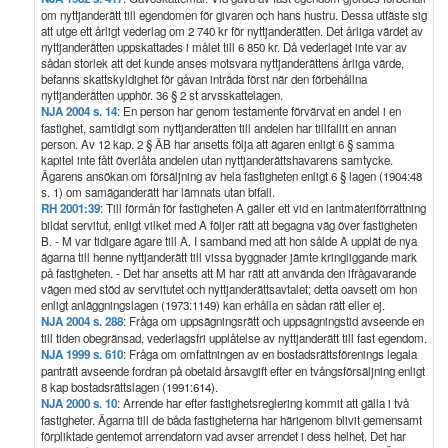
om nyttjanderätt till egendomen för givaren och hans hustru. Dessa utfäste sig
att utge ett årligt vederlag om 2 740 kr för nyttjanderätten. Det årliga värdet av
nyttjanderätten uppskattades i målet till 6 850 kr. Då vederlaget inte var av
sådan storlek att det kunde anses motsvara nyttjanderättens årliga värde,
befanns skattskyldighet för gåvan inträda först när den förbehållna
nyttjanderätten upphör. 36 § 2 st arvsskattelagen.
NJA 2004 s. 14
: En person har genom testamente förvärvat en andel i en
fastighet, samtidigt som nyttjanderätten till andelen har tillfallit en annan
person. Av 12 kap. 2 § ÄB har ansetts följa att ägaren enligt 6 § samma
kapitel inte fått överlåta andelen utan nyttjanderättshavarens samtycke.
Ägarens ansökan om försäljning av hela fastigheten enligt 6 § lagen (1904:48
s. 1) om samäganderätt har lämnats utan bifall.
RH 2001:39
: Till förmån för fastigheten A gäller ett vid en lantmäteriförrättning
bildat servitut, enligt vilket med A följer rätt att begagna väg över fastigheten
B. - M var tidigare ägare till A. I samband med att hon sålde A upplät de nya
ägarna till henne nyttjanderätt till vissa byggnader jämte kringliggande mark
på fastigheten. - Det har ansetts att M har rätt att använda den ifrågavarande
vägen med stöd av servitutet och nyttjanderättsavtalet; detta oavsett om hon
enligt anläggningslagen (1973:1149) kan erhålla en sådan rätt eller ej.
NJA 2004 s. 288
: Fråga om uppsägningsrätt och uppsägningstid avseende en
till tiden obegränsad, vederlagsfri upplåtelse av nyttjanderätt till fast egendom.
NJA 1999 s. 610
: Fråga om omfattningen av en bostadsrättsförenings legala
panträtt avseende fordran på obetald årsavgift efter en tvångsförsäljning enligt
8 kap bostadsrättslagen (1991:614).
NJA 2000 s. 10
: Arrende har efter fastighetsreglering kommit att gälla i två
fastigheter. Ägarna till de båda fastigheterna har härigenom blivit gemensamt
förpliktade gentemot arrendatorn vad avser arrendet i dess helhet. Det har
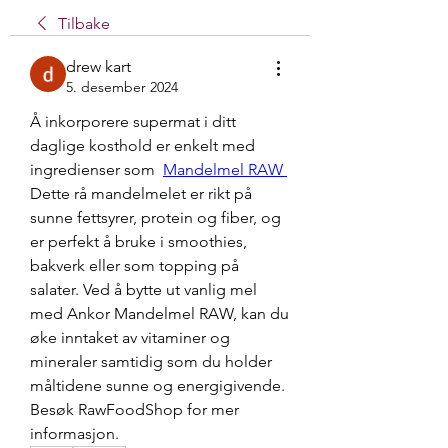
Tilbake
drew kart
5. desember 2024
Å inkorporere supermat i ditt 
daglige kosthold er enkelt med 
ingredienser som  
Mandelmel RAW 
Dette rå mandelmelet er rikt på 
sunne fettsyrer, protein og fiber, og 
er perfekt å bruke i smoothies, 
bakverk eller som topping på 
salater. Ved å bytte ut vanlig mel 
med Ankor Mandelmel RAW, kan du 
øke inntaket av vitaminer og 
mineraler samtidig som du holder 
måltidene sunne og energigivende. 
Besøk RawFoodShop for mer 
informasjon.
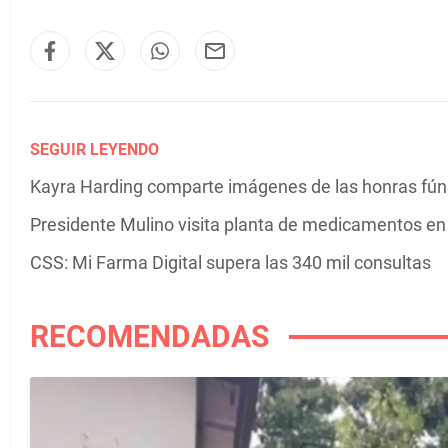
SEGUIR LEYENDO
Kayra Harding comparte imágenes de las honras fú
Presidente Mulino visita planta de medicamentos e
CSS: Mi Farma Digital supera las 340 mil consultas
RECOMENDADAS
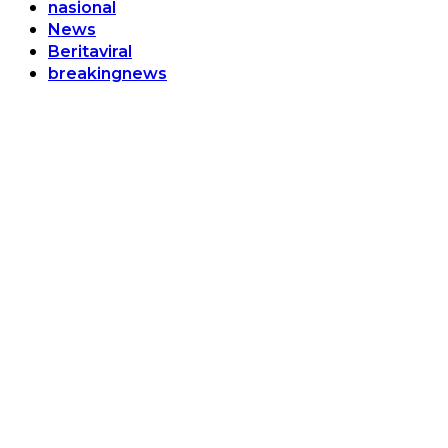
nasional
News
Beritaviral
breakingnews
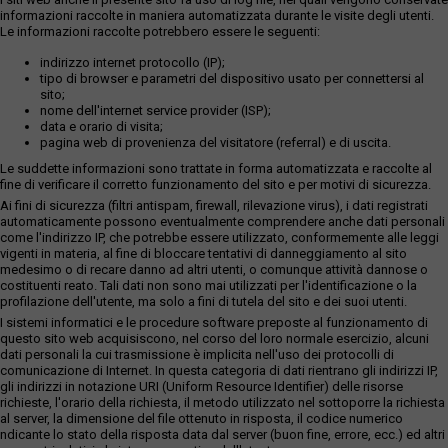
informazioni raccolte in maniera automatizzata durante le visite degli utenti.
Le informazioni raccolte potrebbero essere le seguenti:
indirizzo internet protocollo (IP);
tipo di browser e parametri del dispositivo usato per connettersi al
sito;
nome dell'internet service provider (ISP);
data e orario di visita;
pagina web di provenienza del visitatore (referral) e di uscita.
Le suddette informazioni sono trattate in forma automatizzata e raccolte al
fine di verificare il corretto funzionamento del sito e per motivi di sicurezza.
Ai fini di sicurezza (filtri antispam, firewall, rilevazione virus), i dati registrati
automaticamente possono eventualmente comprendere anche dati personali
come l'indirizzo IP, che potrebbe essere utilizzato, conformemente alle leggi
vigenti in materia, al fine di bloccare tentativi di danneggiamento al sito
medesimo o di recare danno ad altri utenti, o comunque attività dannose o
costituenti reato. Tali dati non sono mai utilizzati per l'identificazione o la
profilazione dell'utente, ma solo a fini di tutela del sito e dei suoi utenti.
I sistemi informatici e le procedure software preposte al funzionamento di
questo sito web acquisiscono, nel corso del loro normale esercizio, alcuni
dati personali la cui trasmissione è implicita nell'uso dei protocolli di
comunicazione di Internet. In questa categoria di dati rientrano gli indirizzi IP,
gli indirizzi in notazione URI (Uniform Resource Identifier) delle risorse
richieste, l'orario della richiesta, il metodo utilizzato nel sottoporre la richiesta
al server, la dimensione del file ottenuto in risposta, il codice numerico
ndicante lo stato della risposta data dal server (buon fine, errore, ecc.) ed altri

# Task description
Note every line above where the string "indirizzo" shows up, and copy those lines.

# Response area
indirizzo internet protocollo (IP);
come l'indirizzo IP, che potrebbe essere utilizzato, conformemente alle leggi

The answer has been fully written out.